*Text shown*:
------------------------------------------------------------------------
Method: Semi-structured interviews were conducted with six HIV-seropositive individuals and one caregiver who were living or had lived in rural settings, as well as four AIDS agency staff from a small city. Participants represented varied backgrounds, ages, sexual orientations, exposure to risk behaviours, lifestyles, roles, and citizenship. A naturalist inquiry approach was used in order to explore the qualitative aspects of the experience. Interviews were recorded, transcribed, and analyzed. Documents such as poetry, letters, field notes and journals served to enrich the data.
Results: Participants identified the components of health as a sense of wellbeing, quality of life, and independence. Within the context of HIV infection, health was achieved through three processes: (1) accommodating the reality of the diagnosis into daily life; (2) creating and engaging in supportive relationships and communities; and (3) reflecting on the meaning of one's life and future. Rural life had various meanings and implications for individuals, in terms of security, comfort, relationships, access to services, attitudes, dignity, and justice. Barriers and challenges to reaching health centred around a lack of skill and knowledge in human services workers, violation of confidentiality, difficulty associated with travel for medical care, and inadequate support for family caregivers. Participants suggested that the health of the community is reflected in the health of individuals. They expressed the hope that some day diversity would not only be tolerated, but would be celebrated by all members of society.
Conclusions: Rural residents perceive and enact health in distinct ways. Caregivers must understand that health usually represents a concern only after it has failed and self-initiated attempts to overcome problems have been unsuccessful. Participants in this study articulated their need to live in a society that acknowledges their diversity and honours their rights to access health and social supports in the community. Service providers may enhance care and promote health of this aggregate through education, attention to professional responsibilities, fostering resilient communities, and advocating for vulnerable members of society. Further research needs to be conducted in order to learn more about the relationships between HIV infection and rural living and the needs of people who live in such situations. With this knowledge, appropriate healthcare services can be developed and implemented to enhance the wellbeing and quality of life for individuals, families, and communities.
------------------------------------------------------------------------
*Activities*:
1 - For each statement, answer yes or no according to the abstract on HIV and rural health, and quote the words from it that decide the answer: (a) The interviews included four AIDS agency staff from a small city. (b) Participants named wealth as one of the components of health. (c) The authors conclude that no further research is needed.
2 - Extend the abstract on HIV and rural health beyond its final sentence.
The records after this text are not needed.
------------------------------------------------------------------------
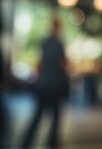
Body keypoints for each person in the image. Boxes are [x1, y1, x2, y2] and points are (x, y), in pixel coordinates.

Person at [22, 17, 69, 148]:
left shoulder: (44, 42)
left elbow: (39, 64)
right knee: (55, 118)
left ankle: (26, 141)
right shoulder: (59, 44)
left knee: (37, 116)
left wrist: (37, 79)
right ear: (58, 27)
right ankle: (52, 142)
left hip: (43, 84)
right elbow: (63, 64)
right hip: (55, 85)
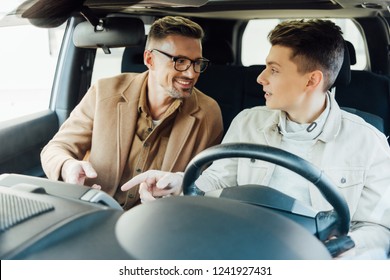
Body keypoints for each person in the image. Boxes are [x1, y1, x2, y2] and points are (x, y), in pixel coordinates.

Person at [122, 19, 390, 259]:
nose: (260, 78)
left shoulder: (369, 143)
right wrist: (178, 184)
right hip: (238, 248)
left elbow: (378, 227)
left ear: (312, 80)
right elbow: (218, 180)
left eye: (273, 70)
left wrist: (339, 251)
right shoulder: (248, 121)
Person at [40, 16, 224, 210]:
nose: (191, 73)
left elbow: (208, 181)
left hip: (160, 220)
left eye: (197, 63)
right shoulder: (104, 92)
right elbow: (56, 149)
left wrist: (178, 190)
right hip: (94, 210)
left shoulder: (208, 114)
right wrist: (68, 167)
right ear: (149, 59)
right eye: (180, 61)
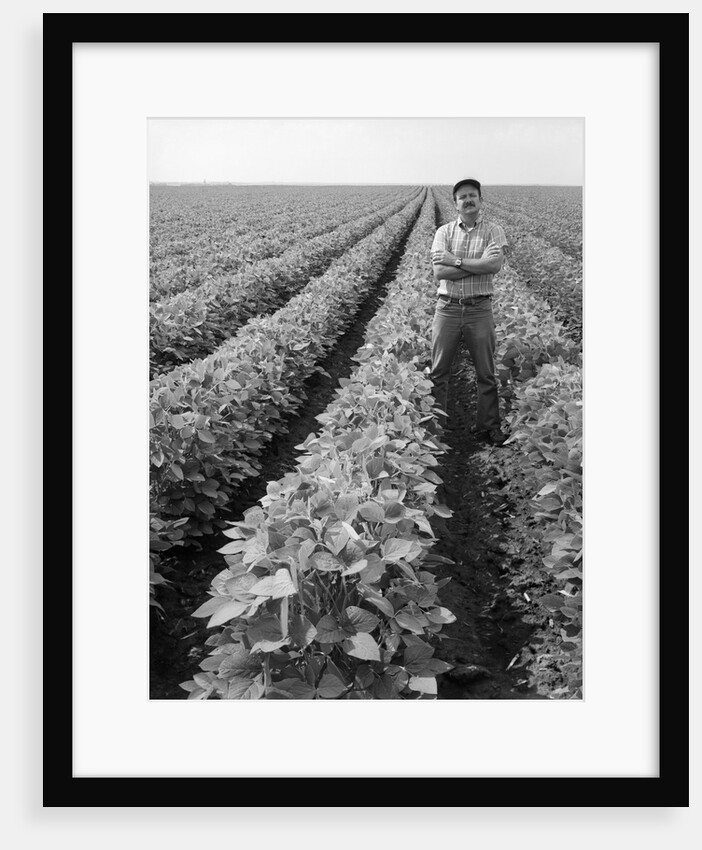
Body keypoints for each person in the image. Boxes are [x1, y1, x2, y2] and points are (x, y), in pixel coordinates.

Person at [430, 178, 509, 446]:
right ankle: (437, 427)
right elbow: (440, 271)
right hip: (447, 308)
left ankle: (489, 426)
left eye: (472, 195)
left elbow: (494, 266)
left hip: (479, 308)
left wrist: (458, 262)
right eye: (462, 197)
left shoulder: (494, 231)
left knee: (486, 372)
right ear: (455, 204)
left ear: (480, 200)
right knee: (439, 371)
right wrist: (479, 264)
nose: (468, 200)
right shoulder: (443, 232)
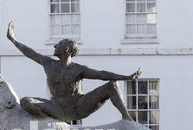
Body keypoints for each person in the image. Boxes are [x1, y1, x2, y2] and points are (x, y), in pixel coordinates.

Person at [7, 22, 142, 122]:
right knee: (25, 102)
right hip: (56, 107)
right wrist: (13, 41)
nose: (55, 46)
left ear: (66, 49)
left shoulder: (78, 69)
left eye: (58, 44)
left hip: (78, 107)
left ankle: (127, 118)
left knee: (111, 86)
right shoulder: (48, 63)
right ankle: (47, 123)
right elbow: (31, 53)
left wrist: (125, 77)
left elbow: (101, 74)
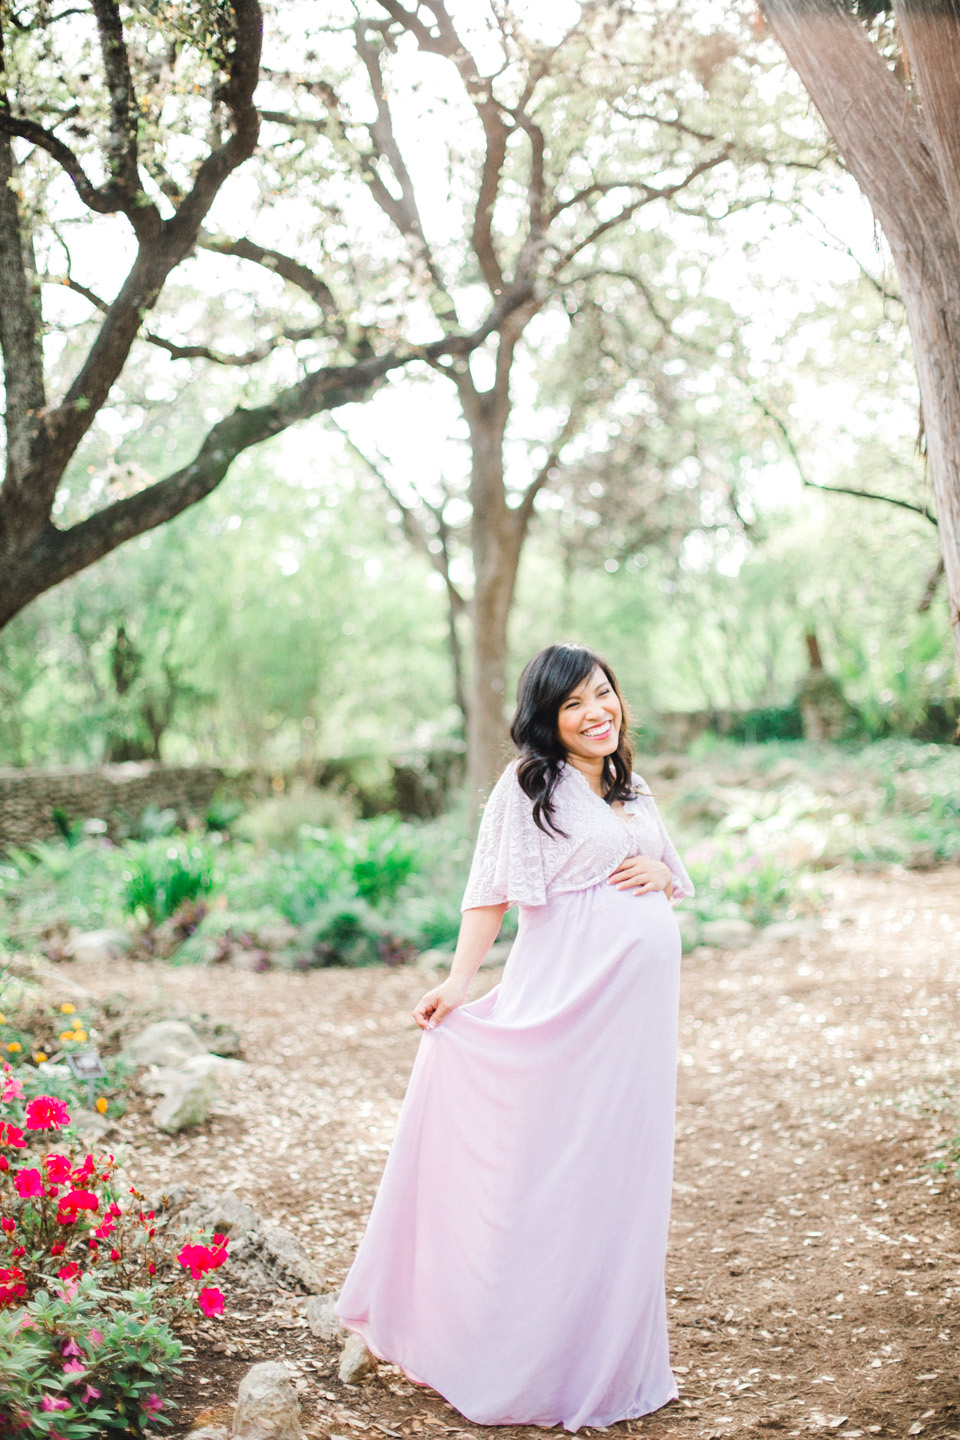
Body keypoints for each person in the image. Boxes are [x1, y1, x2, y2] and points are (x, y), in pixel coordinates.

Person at [335, 642, 694, 1431]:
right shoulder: (532, 786)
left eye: (603, 694)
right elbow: (488, 890)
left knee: (617, 1172)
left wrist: (663, 876)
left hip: (632, 1026)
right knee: (550, 1171)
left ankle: (602, 1351)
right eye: (573, 704)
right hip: (566, 1006)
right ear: (549, 718)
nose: (596, 711)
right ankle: (513, 1352)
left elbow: (670, 871)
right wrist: (460, 981)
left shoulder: (629, 788)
------------------------------------------------------------------------
*Answers by item*:
1 -
(a) Yes: "as well as four AIDS agency staff from a small city."
(b) No: "Participants identified the components of health as a sense of wellbeing, quality of life, and independence."
(c) No: "Further research needs to be conducted in order to learn more about the relationships between HIV infection and rural living and the needs of people who live in such situations."

2 -
Key words: Canada, HIV/AIDS, qualitative.

full article:

Introduction

The purpose of this qualitative study was to explore the experience of living with HIV and AIDS in rural Alberta, a prairie province in Western Canada. The research was inspired by interest in and concern about perceived gaps in knowledge about the complex issues associated with this disease for HIV-seropositive rural dwellers. The HIV epidemic in North America, along with a large volume of research activity, was initially confined to large urban centres where the virus spread rapidly through the population of men who have sex with men (MSM) during the 1980s. In the early 1990s, the virus extended its reach into other settings and sub-groups of the population. Notable trends over the last decade include climbing infection rates among women1 and disproportionate representation by Aboriginal persons2 and immigrants (particularly women of childbearing age) from countries in which the disease is endemic3,4. Many of these individuals reside in, or are recruited for, specific employment (eg agricultural industry) to small towns and rural areas of Alberta. As the pattern and distribution of the illness undergoes these shifts, it is important to examine the consequences for those individuals and communities who experience them firsthand.

Unfortunately, few Canadian data are available that describe trends associated with the spread of the infection to rural areas, or characteristics of life with HIV in such regions. However, it is recognized that high rates of mobility of Aboriginal persons between urban and rural areas increases the vulnerability of more remote communities5. Health Canada 3 reported that some risk behaviours, particularly those related to injecting drug use, are more prevalent in rural areas than in urban ones. Invisibility, isolation, and stigma are common in rural regions of Canada, and concerns related to confidentiality have a major impact on access to healthcare services6.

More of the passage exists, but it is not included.